L'anglais, langue des opportunités
Les études confirment ce basculement : une enquête menée en 2024 montre une corrélation forte (r = 0,773) entre la motivation et l'attitude positive des jeunes envers l'apprentissage de l'anglais, largement perçu comme instrument de réussite académique et professionnelle.
Dans l'enseignement supérieur, la tendance est claire. La Tunis Business School, créée en 2010, a ouvert la voie avec des cursus intégralement en anglais. D'autres institutions ont suivi : la Faculté de médecine de Sousse (2019-2020) et la Faculté de médecine dentaire de Monastir (2022) proposent désormais des formations anglophones.
Les étudiants associent cette langue à la mobilité internationale, aux carrières scientifiques et à l'innovation technologique, alors que le français reste cantonné à des domaines traditionnels comme la médecine, le droit ou la culture.
Une mutation visible dans la société
Dans la rue, les médias et même le dialecte tunisien, les emprunts à l'anglais se multiplient. De plus en plus d'entreprises privilégient la communication bilingue arabe-anglais, au détriment du français.
Pour beaucoup de jeunes, l'anglais est perçu comme la langue de l'avenir, celle qui ouvre les portes d'un monde globalisé. Le français, lui, conserve une image liée au passé colonial ou à une élite traditionnelle, ce qui le rend moins attractif pour une génération en quête de modernité et d'ouverture.
Quelles conséquences pour la France ?
Ce basculement linguistique dépasse la simple question académique : il traduit une recomposition géopolitique et culturelle. Pour la France, longtemps considérée comme la puissance d'influence linguistique en Tunisie, les conséquences sont multiples :
– Perte d'influence culturelle : la langue française, jadis vecteur de soft power, recule au profit de l'anglais, réduisant l'impact des médias, des instituts culturels et des universités francophones.

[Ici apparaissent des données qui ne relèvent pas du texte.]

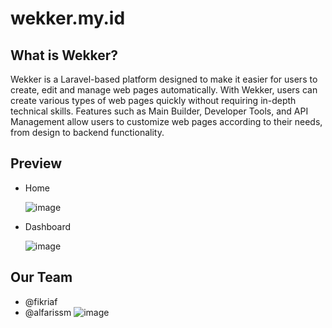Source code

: # wekker.my.id

## What is Wekker?
Wekker is a Laravel-based platform designed to make it easier for users to create, edit and manage web pages automatically. With Wekker, users can create various types of web pages quickly without requiring in-depth technical skills. Features such as Main Builder, Developer Tools, and API Management allow users to customize web pages according to their needs, from design to backend functionality.

## Preview
- Home
  
  ![image](https://github.com/user-attachments/assets/a57075cd-f3fb-49ea-a79c-d34321c7051a)
  
- Dashboard
  
  ![image](https://github.com/user-attachments/assets/5a729bd5-603c-49b4-b9e8-1f2d95930075)

## Our Team
- @fikriaf
- @alfarissm
![image](https://github.com/user-attachments/assets/e1f7705f-44bb-4175-a9e4-e3d98a609564)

– Affaiblissement économique : les entreprises françaises présentes en Tunisie devront s'adapter à un environnement où l'anglais devient la norme, notamment dans les affaires et les nouvelles technologies.
– Redéfinition des relations bilatérales : à mesure que la Tunisie s'aligne davantage sur l'anglais, elle s'ouvre davantage à des partenariats anglo-saxons, réduisant la centralité de Paris dans sa diplomatie et sa coopération.
Ainsi, la jeunesse tunisienne confirme une tendance lourde : l'anglais supplante progressivement le français comme langue de référence de l'avenir.
Ce choix pragmatique, nourri par les opportunités académiques, professionnelles et technologiques, redessine non seulement le paysage éducatif tunisien mais aussi l'équilibre des influences culturelles.
Pour la France, ce recul du français en Tunisie représente un défi stratégique majeur dans une région où son héritage linguistique et culturel était, jusqu'à récemment, considéré comme acquis.